Foi só nesse momento que os pilotos de drones ficaram a saber o que iam atacar. O general Maliuk entrou na sala, descreveu o alvo: bombardeiros estratégicos russos estacionados em quatro aeródromos diferentes. Espalhou sobre a mesa mapas e esquemas dos aviões, com pontos fracos assinalados. A missão: atingir precisamente esses locais.
À distância de centenas de quilómetros, os tetos das cabinas começaram a abrir. Dos módulos emergiram 117 drones, um após o outro, e levantaram voo. Os pilotos, nos seus postos em Kiev, guiavam-se por ecrãs onde as imagens transmitidas pelas câmaras dos aparelhos mostravam pistas, hangares, silhuetas de aviões.
“Depois dos primeiros impactos, quase não era preciso procurar o alvo: bastava seguir o fumo negro”, lembraria mais tarde um dos operadores. Na sala, cada explosão certeira era recebida com exclamações e aplausos contidos. Avião após avião, a frota russa estacionada tornava-se um alinhamento de carcaças em chamas.
Nem tudo correu bem. Um dos camiões foi substituído à pressa devido a uma avaria, e as ligações com duas das cabinas montadas nesse veículo revelaram-se instáveis. Tentou-se, a partir de Kiev, guiar o motorista para fazer pequenas reparações na cablagem, por telefone. As comunicações falharam. Dias mais tarde, imagens de cabinas queimadas circularam nas redes, indiciando que algo – talvez um curto-circuito, talvez outra coisa – provocara uma explosão que matou o condutor.

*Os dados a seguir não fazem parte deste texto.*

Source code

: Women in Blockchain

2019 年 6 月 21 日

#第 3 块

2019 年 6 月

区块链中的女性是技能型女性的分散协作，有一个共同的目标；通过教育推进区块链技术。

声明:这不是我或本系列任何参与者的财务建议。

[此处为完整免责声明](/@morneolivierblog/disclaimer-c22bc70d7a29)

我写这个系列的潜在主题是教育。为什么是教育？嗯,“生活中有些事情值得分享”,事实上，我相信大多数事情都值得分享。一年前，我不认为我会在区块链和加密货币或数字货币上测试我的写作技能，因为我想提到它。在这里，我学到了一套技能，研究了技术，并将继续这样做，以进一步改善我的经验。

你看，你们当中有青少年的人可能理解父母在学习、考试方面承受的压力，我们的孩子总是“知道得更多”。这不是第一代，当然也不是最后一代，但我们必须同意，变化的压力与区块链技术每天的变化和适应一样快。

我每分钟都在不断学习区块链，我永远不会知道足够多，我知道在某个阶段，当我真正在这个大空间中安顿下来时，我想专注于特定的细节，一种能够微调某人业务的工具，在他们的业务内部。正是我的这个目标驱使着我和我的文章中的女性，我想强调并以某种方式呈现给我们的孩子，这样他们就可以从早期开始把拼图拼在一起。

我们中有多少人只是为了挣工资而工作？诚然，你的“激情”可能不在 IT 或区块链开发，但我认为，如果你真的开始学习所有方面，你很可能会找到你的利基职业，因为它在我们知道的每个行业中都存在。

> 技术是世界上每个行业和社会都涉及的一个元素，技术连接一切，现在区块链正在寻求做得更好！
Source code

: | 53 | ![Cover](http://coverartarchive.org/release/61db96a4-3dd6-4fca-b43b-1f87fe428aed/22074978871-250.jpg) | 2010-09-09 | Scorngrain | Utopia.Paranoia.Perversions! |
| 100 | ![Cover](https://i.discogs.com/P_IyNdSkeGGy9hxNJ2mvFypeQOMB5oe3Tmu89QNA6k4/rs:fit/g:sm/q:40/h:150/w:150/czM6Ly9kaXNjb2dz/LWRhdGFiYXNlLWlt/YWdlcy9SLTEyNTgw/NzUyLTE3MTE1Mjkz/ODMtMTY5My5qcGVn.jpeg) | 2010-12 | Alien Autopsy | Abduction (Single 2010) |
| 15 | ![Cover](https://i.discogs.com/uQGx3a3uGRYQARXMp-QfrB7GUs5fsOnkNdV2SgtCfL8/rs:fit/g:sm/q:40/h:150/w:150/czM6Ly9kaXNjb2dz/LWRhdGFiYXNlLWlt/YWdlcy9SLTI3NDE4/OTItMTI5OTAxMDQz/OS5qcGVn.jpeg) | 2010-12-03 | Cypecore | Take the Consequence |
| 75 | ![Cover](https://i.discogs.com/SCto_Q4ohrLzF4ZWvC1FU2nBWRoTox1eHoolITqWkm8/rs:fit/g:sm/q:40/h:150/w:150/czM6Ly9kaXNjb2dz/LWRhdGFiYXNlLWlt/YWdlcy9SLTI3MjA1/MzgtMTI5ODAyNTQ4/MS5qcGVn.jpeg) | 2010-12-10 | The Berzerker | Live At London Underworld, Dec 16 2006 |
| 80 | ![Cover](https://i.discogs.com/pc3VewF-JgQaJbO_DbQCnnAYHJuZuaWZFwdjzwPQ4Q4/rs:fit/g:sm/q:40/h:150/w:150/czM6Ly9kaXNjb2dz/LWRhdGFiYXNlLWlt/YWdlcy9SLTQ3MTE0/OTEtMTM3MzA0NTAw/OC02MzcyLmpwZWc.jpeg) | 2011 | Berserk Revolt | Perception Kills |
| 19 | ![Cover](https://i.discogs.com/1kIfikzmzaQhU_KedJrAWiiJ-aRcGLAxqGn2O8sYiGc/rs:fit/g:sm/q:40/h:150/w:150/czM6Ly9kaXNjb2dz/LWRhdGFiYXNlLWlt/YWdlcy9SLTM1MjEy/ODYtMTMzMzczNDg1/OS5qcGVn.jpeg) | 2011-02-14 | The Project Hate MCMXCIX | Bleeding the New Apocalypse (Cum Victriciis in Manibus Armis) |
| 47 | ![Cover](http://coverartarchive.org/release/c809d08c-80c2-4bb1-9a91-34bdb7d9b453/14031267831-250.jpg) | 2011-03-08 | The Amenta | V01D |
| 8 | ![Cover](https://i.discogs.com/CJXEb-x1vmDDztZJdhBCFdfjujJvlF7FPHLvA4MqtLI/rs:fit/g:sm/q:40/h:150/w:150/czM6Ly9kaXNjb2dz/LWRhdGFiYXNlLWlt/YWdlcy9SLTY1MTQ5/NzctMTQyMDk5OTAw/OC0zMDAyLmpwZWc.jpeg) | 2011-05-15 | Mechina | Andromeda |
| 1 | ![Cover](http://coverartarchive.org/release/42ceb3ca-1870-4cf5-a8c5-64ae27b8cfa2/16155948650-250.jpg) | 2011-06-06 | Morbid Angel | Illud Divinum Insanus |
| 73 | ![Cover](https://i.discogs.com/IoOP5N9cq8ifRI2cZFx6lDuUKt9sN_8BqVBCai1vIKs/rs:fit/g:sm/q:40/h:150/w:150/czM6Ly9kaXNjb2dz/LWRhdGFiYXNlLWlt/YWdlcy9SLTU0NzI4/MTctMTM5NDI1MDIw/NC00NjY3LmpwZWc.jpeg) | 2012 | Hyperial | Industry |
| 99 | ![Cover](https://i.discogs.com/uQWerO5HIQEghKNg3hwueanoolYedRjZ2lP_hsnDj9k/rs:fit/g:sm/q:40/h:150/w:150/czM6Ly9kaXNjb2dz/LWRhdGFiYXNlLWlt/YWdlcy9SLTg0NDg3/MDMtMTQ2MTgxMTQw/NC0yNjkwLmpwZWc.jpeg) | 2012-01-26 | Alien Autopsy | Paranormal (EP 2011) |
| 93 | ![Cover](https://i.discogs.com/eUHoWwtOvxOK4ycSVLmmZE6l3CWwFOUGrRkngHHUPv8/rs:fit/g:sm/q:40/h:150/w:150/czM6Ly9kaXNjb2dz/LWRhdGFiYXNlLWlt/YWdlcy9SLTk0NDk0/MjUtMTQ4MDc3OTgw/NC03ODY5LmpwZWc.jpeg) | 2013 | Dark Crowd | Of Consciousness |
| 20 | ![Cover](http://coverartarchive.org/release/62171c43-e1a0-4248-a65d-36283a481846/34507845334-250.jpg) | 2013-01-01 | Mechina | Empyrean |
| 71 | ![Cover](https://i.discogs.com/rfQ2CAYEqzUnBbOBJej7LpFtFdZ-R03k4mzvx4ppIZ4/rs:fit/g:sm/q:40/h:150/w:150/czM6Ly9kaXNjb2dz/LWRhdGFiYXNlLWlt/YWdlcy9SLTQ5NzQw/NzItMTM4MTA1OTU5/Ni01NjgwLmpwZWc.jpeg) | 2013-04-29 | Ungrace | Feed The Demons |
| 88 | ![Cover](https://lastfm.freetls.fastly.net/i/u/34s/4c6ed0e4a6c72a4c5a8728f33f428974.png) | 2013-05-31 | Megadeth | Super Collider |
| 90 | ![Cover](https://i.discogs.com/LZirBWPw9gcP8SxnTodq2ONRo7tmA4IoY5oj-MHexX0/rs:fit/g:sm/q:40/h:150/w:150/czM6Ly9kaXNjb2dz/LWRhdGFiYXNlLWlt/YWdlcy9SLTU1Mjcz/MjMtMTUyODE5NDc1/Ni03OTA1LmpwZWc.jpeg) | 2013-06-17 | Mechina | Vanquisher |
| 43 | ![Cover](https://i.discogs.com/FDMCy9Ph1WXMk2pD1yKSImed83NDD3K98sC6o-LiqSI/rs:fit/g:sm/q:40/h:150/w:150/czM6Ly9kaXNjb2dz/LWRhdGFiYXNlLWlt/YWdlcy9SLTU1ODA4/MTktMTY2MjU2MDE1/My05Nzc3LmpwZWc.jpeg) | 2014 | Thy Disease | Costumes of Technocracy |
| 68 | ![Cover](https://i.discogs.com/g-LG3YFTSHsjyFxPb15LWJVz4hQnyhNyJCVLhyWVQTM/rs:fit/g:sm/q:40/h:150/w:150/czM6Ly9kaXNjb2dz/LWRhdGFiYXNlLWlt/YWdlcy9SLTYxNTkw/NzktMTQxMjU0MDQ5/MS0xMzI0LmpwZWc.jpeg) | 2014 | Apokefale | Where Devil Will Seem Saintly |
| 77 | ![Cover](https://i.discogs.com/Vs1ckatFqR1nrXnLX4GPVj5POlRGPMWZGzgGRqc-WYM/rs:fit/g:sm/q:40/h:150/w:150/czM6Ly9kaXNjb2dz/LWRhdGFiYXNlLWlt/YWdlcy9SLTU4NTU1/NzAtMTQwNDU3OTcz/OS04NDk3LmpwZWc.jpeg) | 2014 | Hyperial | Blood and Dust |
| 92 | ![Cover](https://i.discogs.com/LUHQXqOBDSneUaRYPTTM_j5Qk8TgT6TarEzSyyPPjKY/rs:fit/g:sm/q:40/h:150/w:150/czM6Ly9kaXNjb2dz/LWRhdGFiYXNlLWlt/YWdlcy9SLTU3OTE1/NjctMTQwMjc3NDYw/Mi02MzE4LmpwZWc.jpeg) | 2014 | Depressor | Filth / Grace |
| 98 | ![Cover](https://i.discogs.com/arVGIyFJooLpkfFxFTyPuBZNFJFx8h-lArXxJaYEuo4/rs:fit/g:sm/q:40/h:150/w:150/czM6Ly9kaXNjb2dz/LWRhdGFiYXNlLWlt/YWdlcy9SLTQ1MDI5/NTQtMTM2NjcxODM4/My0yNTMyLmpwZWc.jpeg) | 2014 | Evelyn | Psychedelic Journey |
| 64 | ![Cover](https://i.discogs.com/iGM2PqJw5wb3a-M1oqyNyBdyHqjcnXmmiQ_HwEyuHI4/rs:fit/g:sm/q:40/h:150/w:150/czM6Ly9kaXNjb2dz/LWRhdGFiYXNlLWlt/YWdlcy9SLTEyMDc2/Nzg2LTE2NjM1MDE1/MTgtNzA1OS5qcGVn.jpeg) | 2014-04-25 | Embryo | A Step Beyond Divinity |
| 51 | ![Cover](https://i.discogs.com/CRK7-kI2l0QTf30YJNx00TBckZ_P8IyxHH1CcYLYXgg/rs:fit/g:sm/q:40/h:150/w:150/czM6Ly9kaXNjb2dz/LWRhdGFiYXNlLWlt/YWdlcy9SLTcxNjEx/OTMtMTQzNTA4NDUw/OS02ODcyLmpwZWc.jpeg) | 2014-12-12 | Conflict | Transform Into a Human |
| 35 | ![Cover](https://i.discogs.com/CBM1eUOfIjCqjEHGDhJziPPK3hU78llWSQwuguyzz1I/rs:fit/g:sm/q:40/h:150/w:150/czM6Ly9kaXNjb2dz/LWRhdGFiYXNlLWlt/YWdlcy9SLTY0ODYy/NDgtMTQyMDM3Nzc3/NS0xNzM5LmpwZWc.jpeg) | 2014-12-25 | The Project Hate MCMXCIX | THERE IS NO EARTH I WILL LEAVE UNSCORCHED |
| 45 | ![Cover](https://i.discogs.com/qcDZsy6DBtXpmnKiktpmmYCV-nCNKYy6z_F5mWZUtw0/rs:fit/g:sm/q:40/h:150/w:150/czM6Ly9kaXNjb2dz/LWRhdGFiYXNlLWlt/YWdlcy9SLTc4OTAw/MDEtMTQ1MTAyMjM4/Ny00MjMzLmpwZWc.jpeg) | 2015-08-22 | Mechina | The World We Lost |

Ainda assim, a operação cumpriu grande parte dos objetivos. De acordo com a contabilidade ucraniana, 41 aeronaves russas foram atingidas, pelo menos uma dúzia delas destruídas de forma irreparável. Analistas independentes, com base em imagens de satélite, admitem números mais baixos, mas concordam que o golpe foi significativo. Os serviços ucranianos mantêm a sua versão, argumentando que Moscovo terá tentado “baralhar” as contas movendo aparelhos intactos para os lugares dos danificados.
Fuga pela fronteira e uma nova reputação
Na Rússia, a reação foi lenta. Os vídeos dos drones a levantarem voo de junto de camiões estacionados espalharam-se nas redes sociais, publicados por testemunhas admiradas, civis e militares. No dia seguinte, as autoridades anunciaram que Artem Tymofeyev era suspeito de envolvimento nos ataques. Quando o nome se tornou público, ele e Kateryna já tinham desaparecido.
Dias antes, discretamente, o casal cruzara a fronteira com o Cazaquistão num furgão alugado, levando consigo alguns pertences importantes – e até dois animais de estimação, um gato Scottish Straight e um cão Shih Tzu. Aparentemente, estavam a ir de férias. Na realidade, era a fuga calculada de quem sabia que o relógio começara a contar assim que os primeiros drones levantaram voo.
Para o SBU, Spiderweb foi mais do que um sucesso operacional. Atingiu não só aviões, mas também a reputação de um serviço durante anos visto como herdeiro desconfiado da KGB soviética, minado por corrupção e infiltrações. Sob a liderança de Vasyl Maliuk, o organismo procurou reinventar-se, passando de polícia secreta pesada a laboratório de operações especiais, capaz de combinar tecnologia, logística e improviso.
Numa guerra em que a Ucrânia tem menos homens, menos aviões e menos mísseis do que o adversário, a Operação Spiderweb mostra até onde o país está disposto a ir para virar o tabuleiro. O que parece, à superfície, uma simples casa pré-fabricada sobre um camião pode ser, afinal, um pequeno hangar de guerra à espera do sinal para abrir o teto.